Extrait du texte —
■ ■ ■ ■

D'ailleurs, leurs discussions ont toujours porté sur le « théâtre » européen. Ainsi, en 1995, au Kremlin, Eltsine s'inquiète de l'élargissement de l'OTAN en Europe : « ... si vous le faites, je n'y verrai qu'une humiliation de la Russie. Comment crois-tu que nous prenions cela alors que le Pacte de Varsovie a été aboli ? Ce serait une nouvelle forme d'encerclement si un bloc militaire, survivance de la guerre froide, s'étendait jusqu'à la frontière de la Russie. »

 

En réalité, Eltsine ne voulait pas que l'on reconstitue les blocs. Il faut reconnaître que ses craintes étaient justifiées puisque les troupes de l'OTAN manœuvrent aujourd'hui en Estonie à proximité de la frontière russe. Clinton eut beau répondre que « la Russie ne représente pas une menace pour les pays de l'OTAN », le président russe de l'époque n'est pas rassuré d'autant plus que l'Américain veut accroître la présence de l'OTAN en Europe en l'ouvrant à d'autres pays – sous-entendu les pays d'Europe centrale. Et Clinton propose un marché : l'élargissement de l'OTAN contre une place pour la Russie au G7.

 

Eltsine supplie Clinton de retarder cette expansion invoquant les prochaines élections en Russie et aux USA. Clinton reste intraitable.

 

Malgré cela, lors d'une entrevue suivante, Eltsine demande à Clinton de s'engager à ne pas étendre l'OTAN aux anciennes républiques soviétiques comme l'Ukraine. Là aussi, le président US reste intraitable.

 

Résultats : l'Ukraine tout en n'entrant pas dans l'OTAN fut prête à signer un accord de libre-échange avec l'Union européenne qui aurait eu de sérieuses conséquences économiques en Russie, notamment dans le cadre de l'exportation du gaz naturel russe. Cela déclencha le conflit que l'on sait. L'Ukraine est dirigée par un président milliardaire qu'on pourrait comparer à l'Américain Trump et les nazis y font la loi.

■ ■ ■ ■

Exercices à réaliser —
1 - Indiquez si chacune des affirmations suivantes est conforme au texte sur l'élargissement de l'OTAN, en répondant par oui ou par non et en citant les mots du texte qui tranchent. (a) En 1995, au Kremlin, Eltsine s'inquiète de l'élargissement de l'OTAN en Europe. (b) Clinton accepte de retarder l'expansion de l'OTAN en raison des prochaines élections. (c) Clinton propose une place pour la Russie au G7 en échange de l'élargissement de l'OTAN.
2 - Recopiez le passage du texte sur l'élargissement de l'OTAN qui commence par « En réalité, Eltsine » et se termine par « Russie au G7. », en y remplaçant « troupes » par « forces ».
3 - Rédigez la suite du texte sur l'élargissement de l'OTAN à partir de sa dernière phrase.

Informations fournies —
■ ■ ■ ■

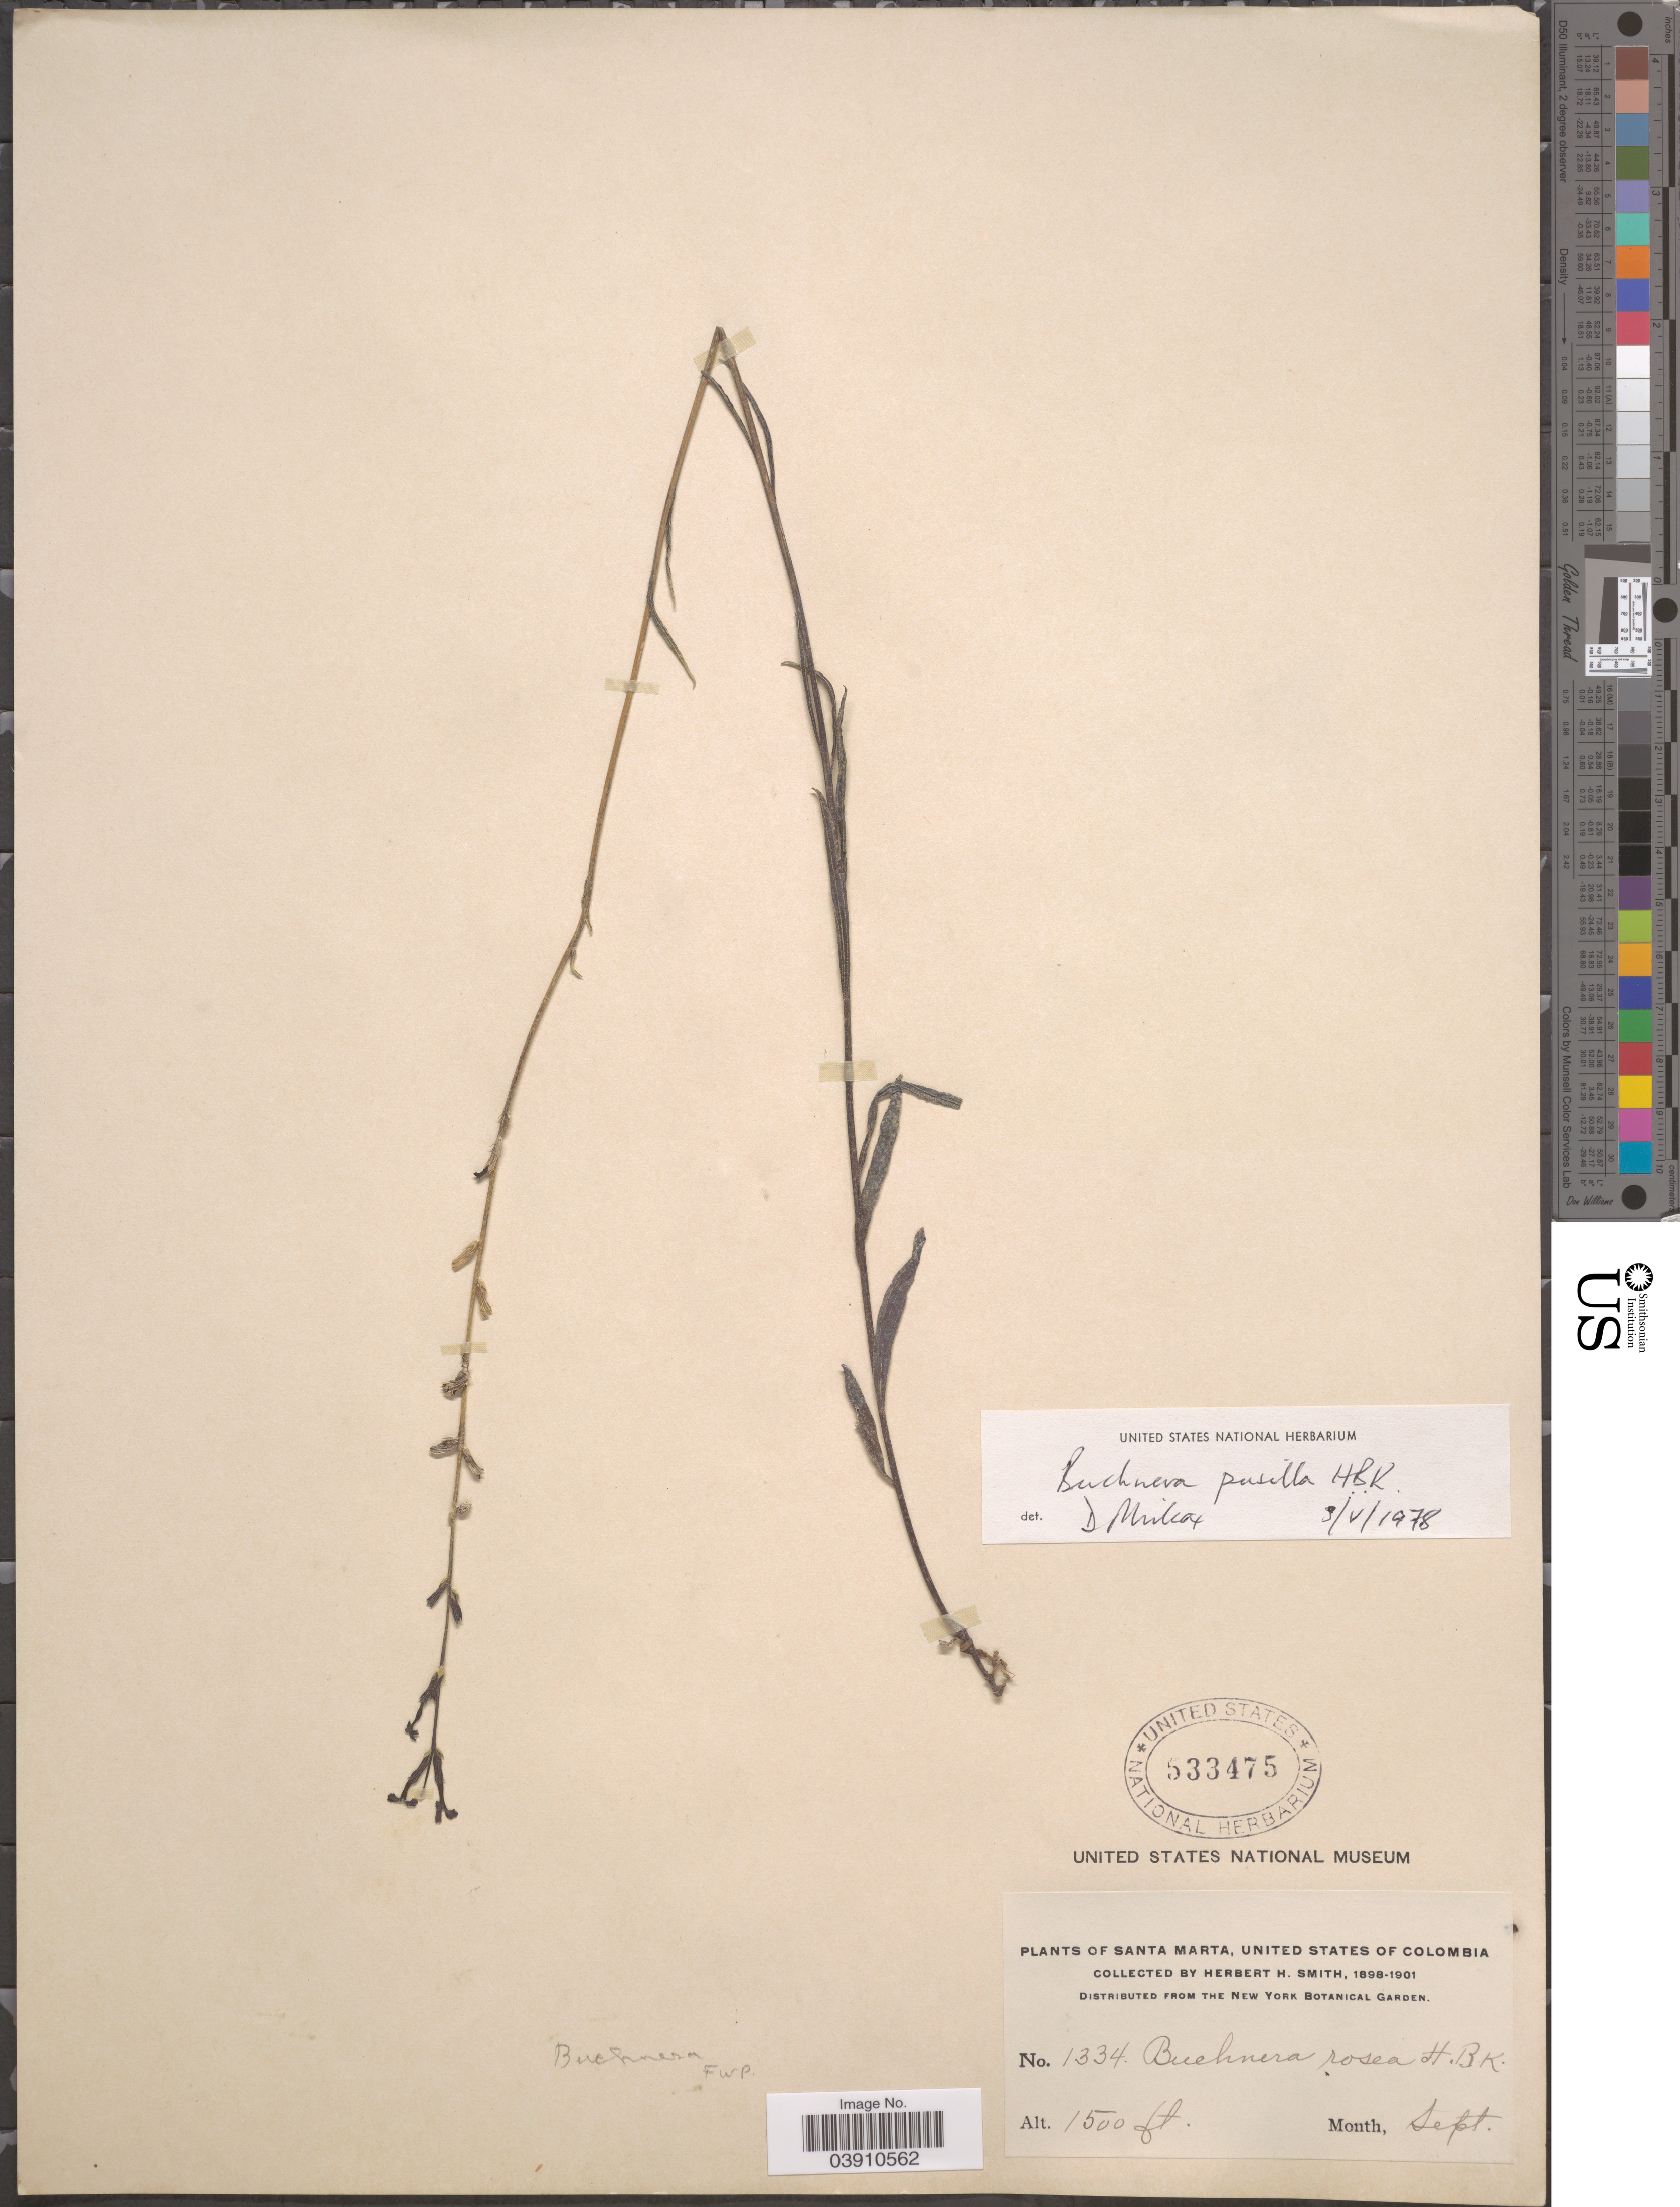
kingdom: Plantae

■ ■ ■ ■

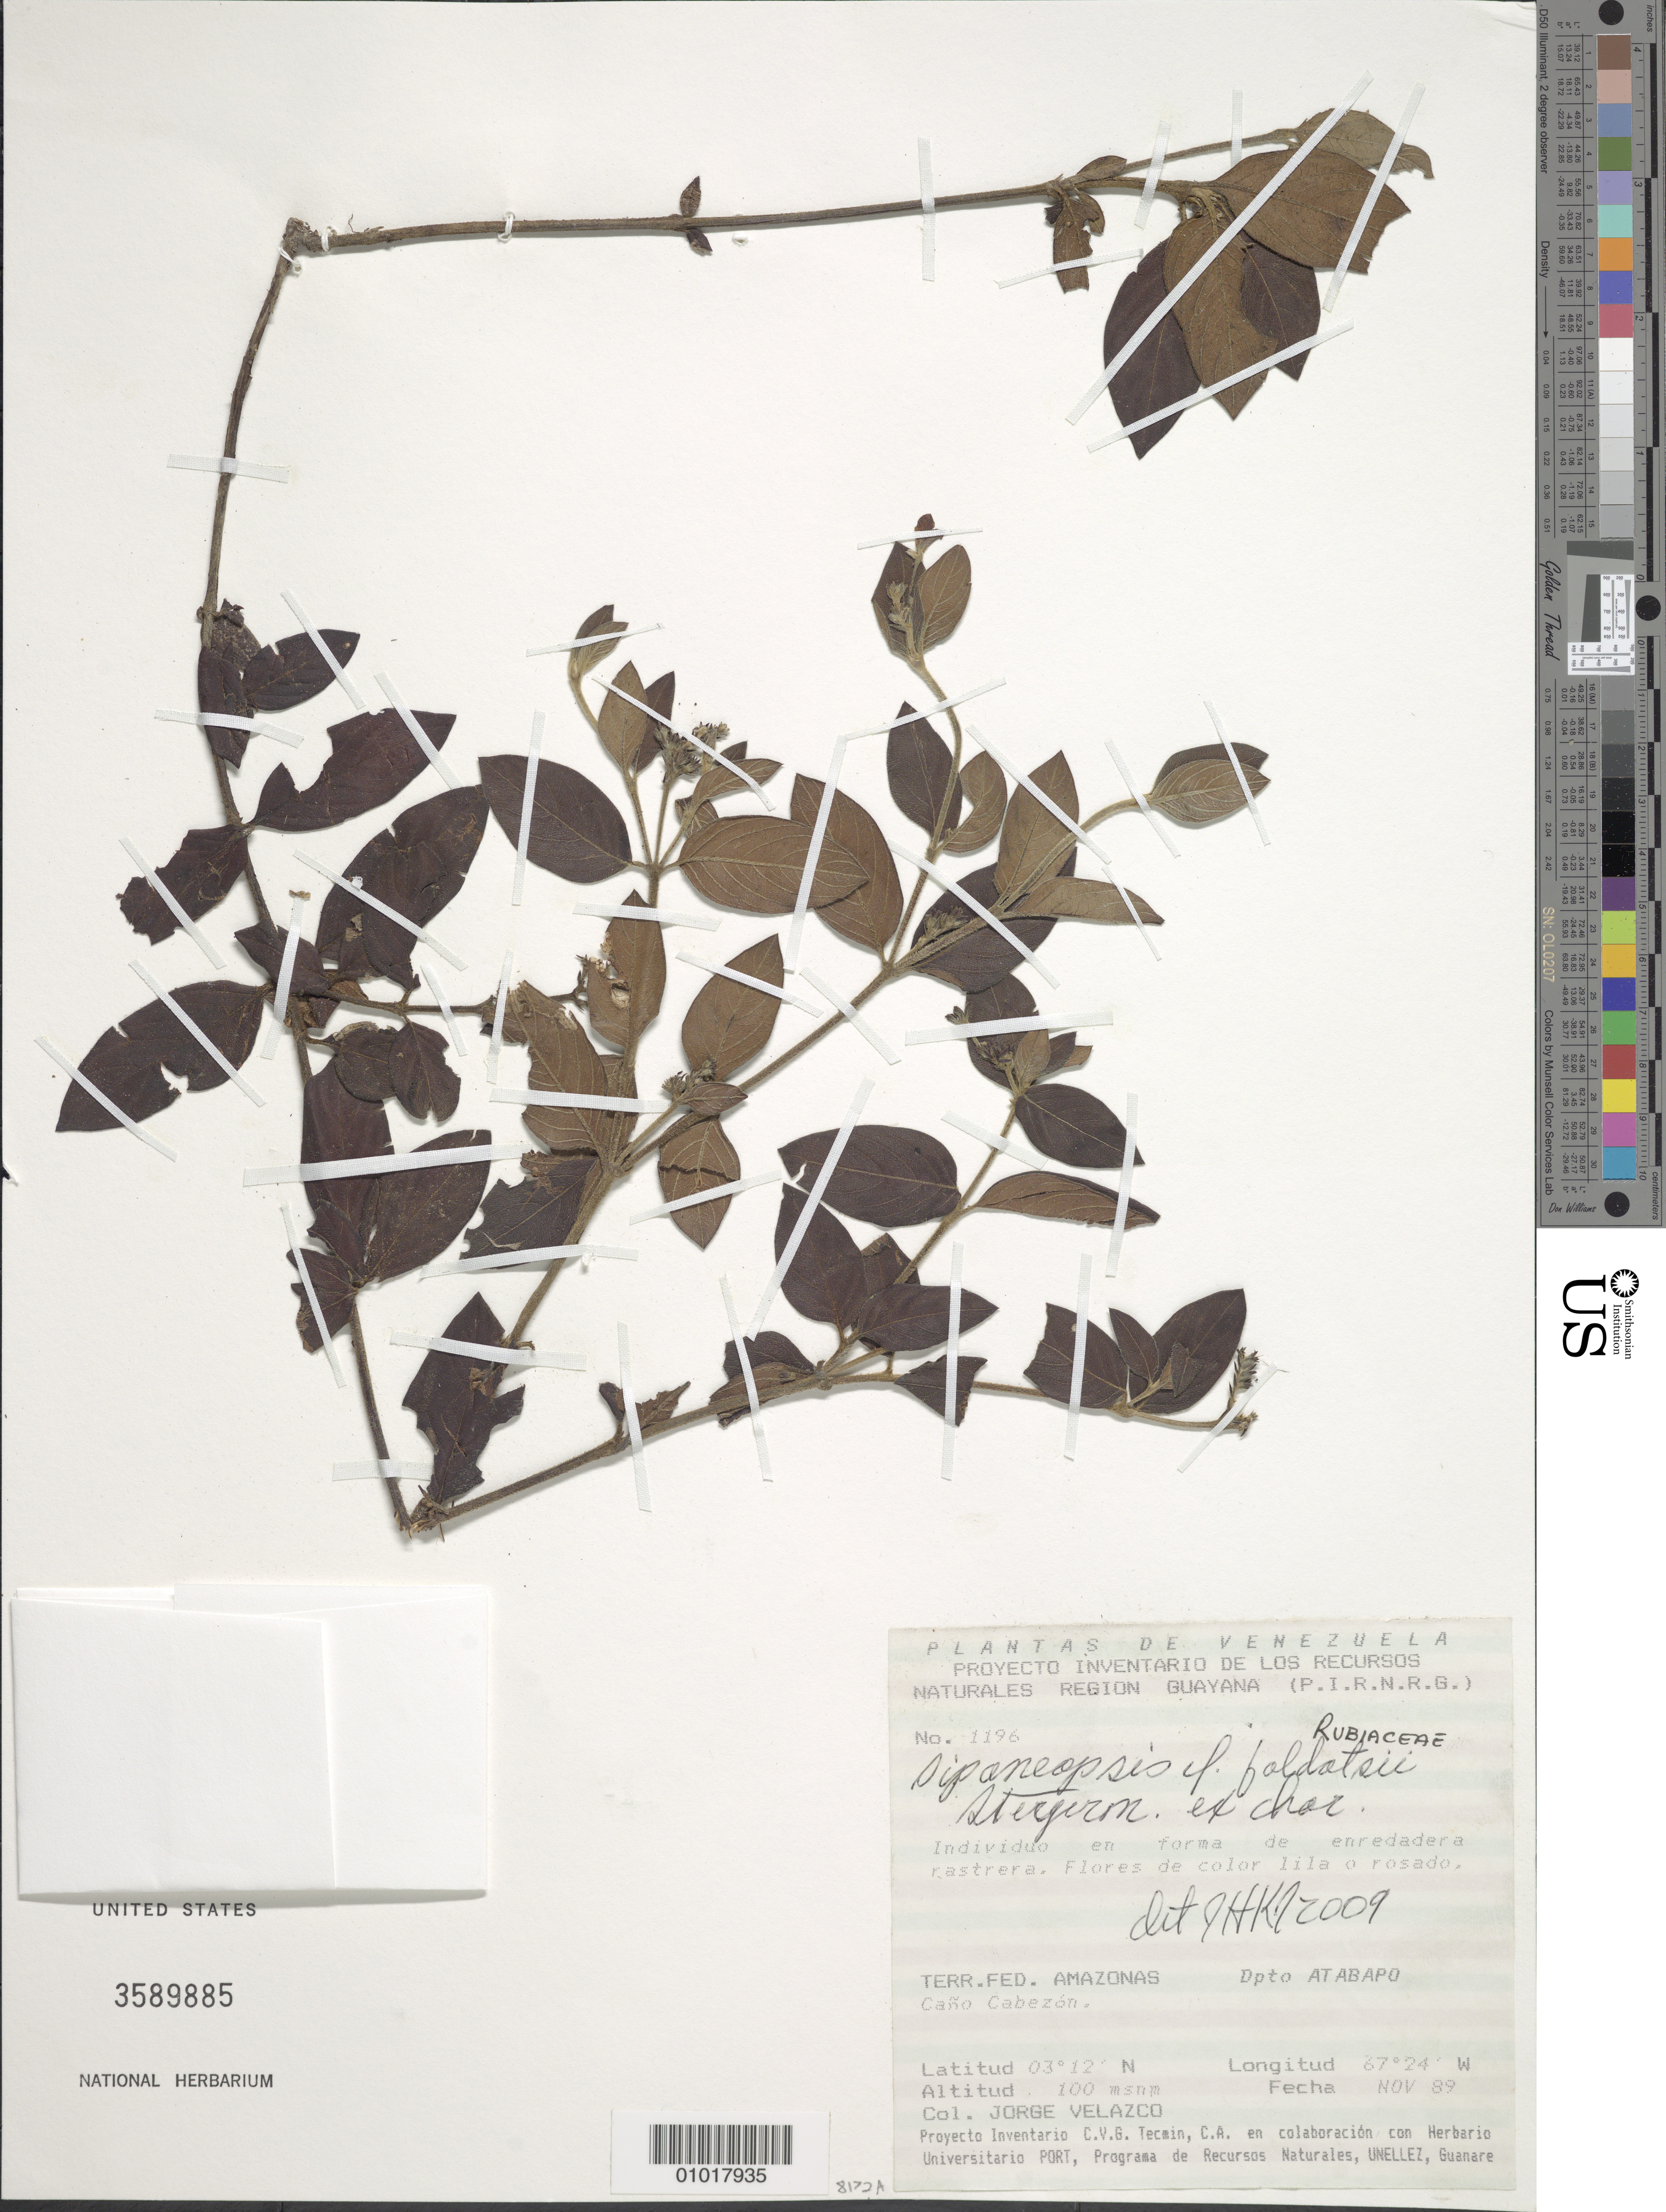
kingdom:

■ ■ ■ ■

Réponses dans l'ordre —
1 -
(a) Oui : « en 1995, au Kremlin, Eltsine s'inquiète de l'élargissement de l'OTAN en Europe »
(b) Non : « Clinton reste intraitable. »
(c) Oui : « Et Clinton propose un marché : l'élargissement de l'OTAN contre une place pour la Russie au G7. »

2 -
En réalité, Eltsine ne voulait pas que l'on reconstitue les blocs. Il faut reconnaître que ses craintes étaient justifiées puisque les forces de l'OTAN manœuvrent aujourd'hui en Estonie à proximité de la frontière russe. Clinton eut beau répondre que « la Russie ne représente pas une menace pour les pays de l'OTAN », le président russe de l'époque n'est pas rassuré d'autant plus que l'Américain veut accroître la présence de l'OTAN en Europe en l'ouvrant à d'autres pays – sous-entendu les pays d'Europe centrale. Et Clinton propose un marché : l'élargissement de l'OTAN contre une place pour la Russie au G7.

3 -
 

On sait ce qu'il en est aujourd'hui : la Russie a été exclue du G7 suite à la crise en Crimée et l'OTAN est à la frontière russe. De nouvelles escarmouches ont eu lieu entre la Russie et l'Ukraine sur la Mer d'Azov. La tension est donc à son comble.

 

Les dirigeants de l'Organisation militaire de l'Alliance atlantique ne cessent de proclamer que la Russie représente un danger pour l'Europe alors que jamais – même à l'époque communiste – ce pays n'a exprimé la moindre velléité agressive à l'égard de l'Europe occidentale. Cela n'a pas empêché le chef de l'armée britannique a mis en garde samedi 24 novembre le Royaume-Uni contre la menace posée par la Russie, « bien plus grande » que celles posées par certains groupes djihadistes comme l'État islamique.

 

« La Russie aujourd'hui représente indiscutablement une menace bien plus grande pour notre sécurité nationale que les menaces extrémistes islamistes que représentent Al-Qaïda et le groupe État islamique », a déclaré le général Mark Cerleton-Smith, chef de l'état-major interarmes, dans un entretien au quotidien The Telegraph.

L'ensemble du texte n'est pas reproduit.